> What is being asked: The reply should repeat all of the data word for word, with no pictures.

> Input:
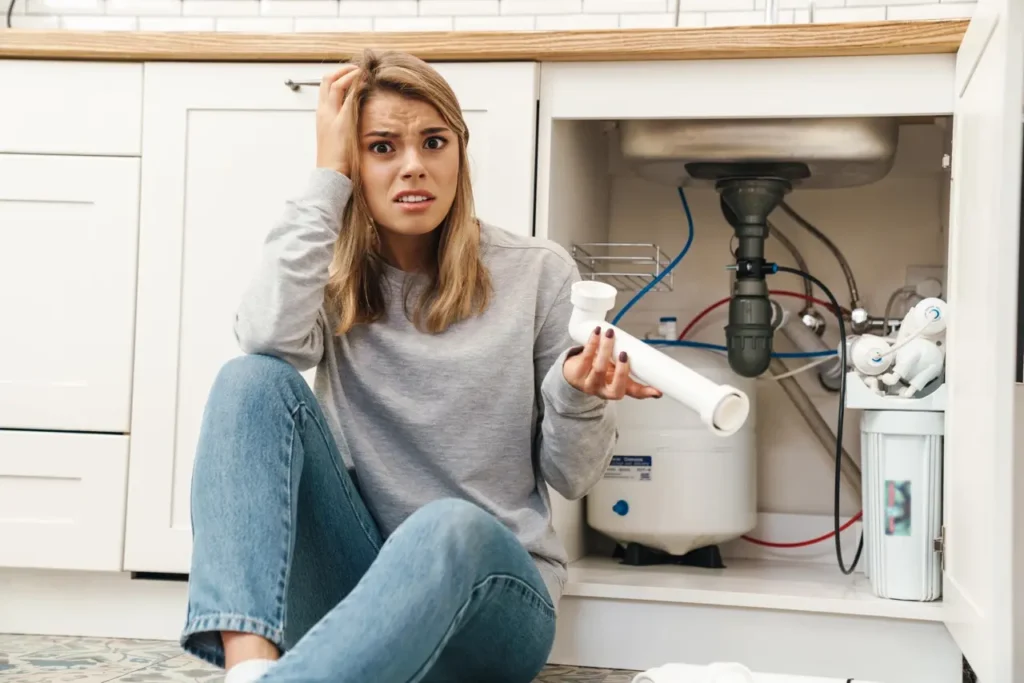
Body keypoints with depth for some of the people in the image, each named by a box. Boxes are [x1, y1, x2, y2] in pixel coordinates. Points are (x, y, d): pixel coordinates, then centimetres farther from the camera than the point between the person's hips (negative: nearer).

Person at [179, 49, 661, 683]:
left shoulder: (538, 272, 0)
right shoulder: (330, 276, 5)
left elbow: (571, 477, 3)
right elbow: (269, 338, -21)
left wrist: (578, 395, -19)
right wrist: (326, 178, -14)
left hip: (490, 590, -2)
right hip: (353, 581, 2)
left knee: (453, 526, -38)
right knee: (255, 377, -21)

> Reply to the task:
Body keypoints with depth for some of the people in the image, each named by a box. Boxes are [x1, y1, x2, y2] in pixel coordinates. Points are (x, y, d): pixel coordinates, then centimetres farther from the camera than the point between the person's hips (negative: nearer).

Person at [179, 49, 661, 683]:
left shoulder: (538, 272, 0)
right shoulder: (330, 276, 5)
left elbow: (571, 477, 3)
right elbow: (269, 338, -21)
left wrist: (578, 395, -19)
right wrist: (326, 178, -14)
left hip: (490, 590, -2)
right hip: (353, 581, 2)
left knee: (453, 526, -38)
right knee: (255, 377, -21)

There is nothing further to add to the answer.